A Shared History: Writing in the High School, College, and University, 1856-1886 (monograph)

Cover of A Shared History featuring a vintage photo of Male High SchoolA Shared History: Writing in the High School, College, and University, 1856-1886 (Southern Illinois University Press, January 2020). (Also available on Amazon and Barnes and Noble)

Across the nineteenth century, school leaders at all levels were imagining the possibilities and promises of higher learning for a rapidly expanding audience of American students. The contours and limits of what that “higher learning” entailed was still very much up for discussion. That is, the divides between academies, high schools, colleges, normal schools, and the like were not clear—though the aspirations of all were high. For example, according to the principal of Louisville’s Female High School, high schools were going to transform the workforce, the teaching force, the general citizenry—no less than all of civilization. If schools with such a mission as this weren’t considered part of higher education, it would be difficult to articulate higher goals than these.

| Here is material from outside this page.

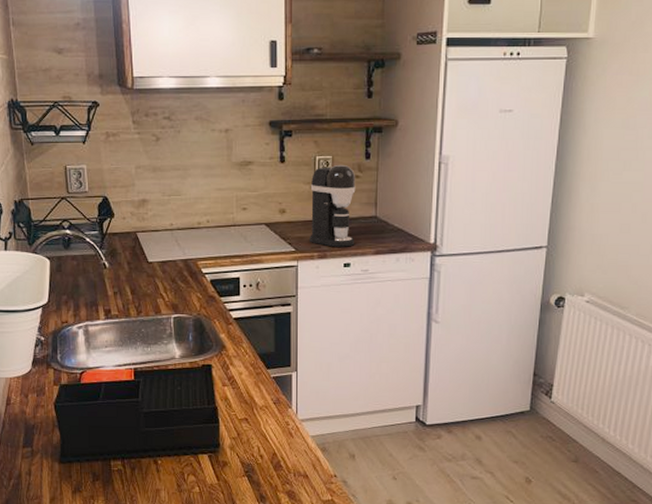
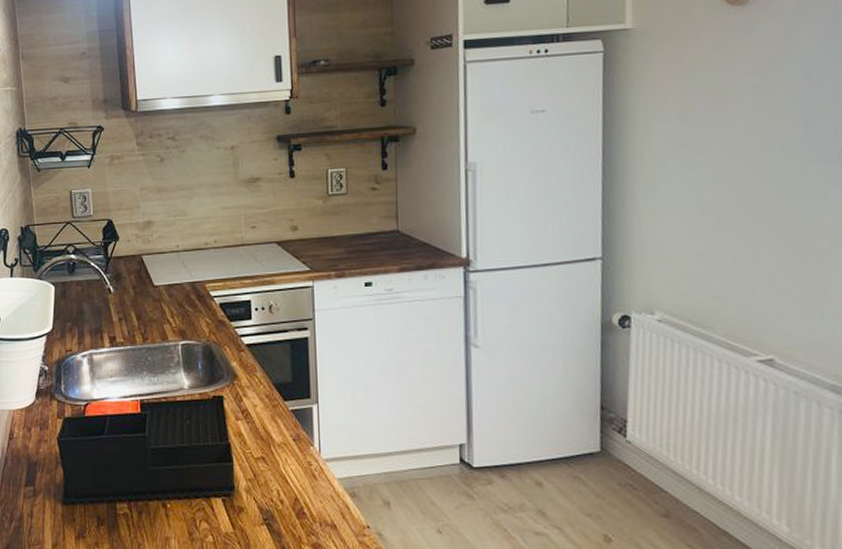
coffee maker: present [310,164,356,247] -> none [323,176,376,265]

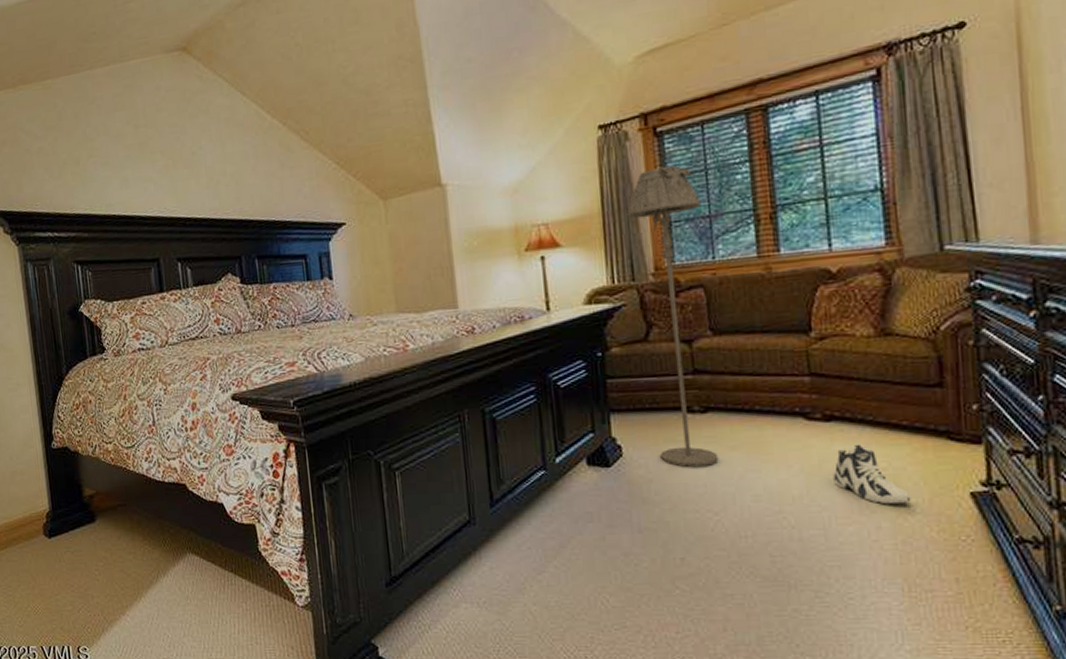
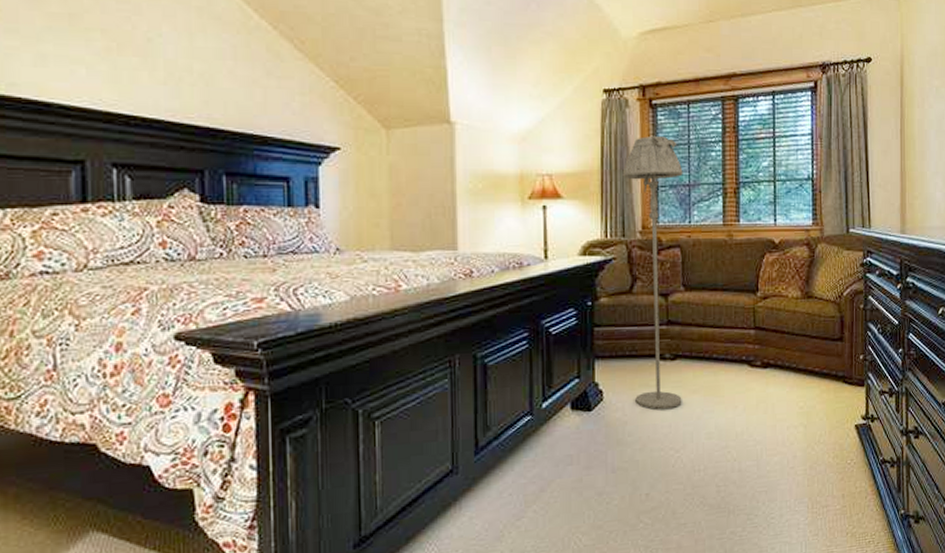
sneaker: present [833,444,911,505] -> none [766,387,818,437]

Recognizing that we do not, in fact, tend to think of high schools as part of the history of higher education, Composing the American High School explores the continually vexing, if often under-examined, connections between writing instruction in American high schools and colleges. The book analyzes archival evidence as diverse as school board reports, news publications, and faculty and student writing to demonstrate that high schools were a vital context for advanced writing instruction for individuals and communities, and not usefully distinguished from colleges in their early years. Instead, high schools are very clearly a part of the democratic impulse to increase access to higher learning to a broad array of students, and were sites of meaningful, theorized writing and rhetoric instruction that prepared students as teachers, writers, workers and community leaders. As such, they provide significant insights into the histories of writing teaching and learning for groups least represented by traditional histories in the field of rhetoric and composition: women, African American, and working class students, who were variously debarred or discouraged from nineteenth-century colleges proper.

Because A Shared History takes seriously the role of high schools in the history of college writing, it addresses a blind spot in the field of rhetoric and composition, which has tended to ignore the histories of high schools, and bridges a gap between the fields of rhetoric and composition and education, which too seldom collaborate around their shared histories and investments in writing studies. It provides a shared history for secondary and college teachers, as opposed to a narrative of division and distinctiveness that relies on the suppression of value of high schools in relation to colleges. With the strong emergence of dual credit and concurrent enrollment programs in recent years, these connections and the definitional question of “what is college-level writing” is taking on pressing relevance to teachers and students alike, and historically grounded perspectives will help us articulate purposes and definitions for college-level writing that will endure even as institutional landscapes and labor relations continue to shift. In providing this historical context, this research project offers relevant and valuable information to both historians and those invested in the schools of today and tomorrow.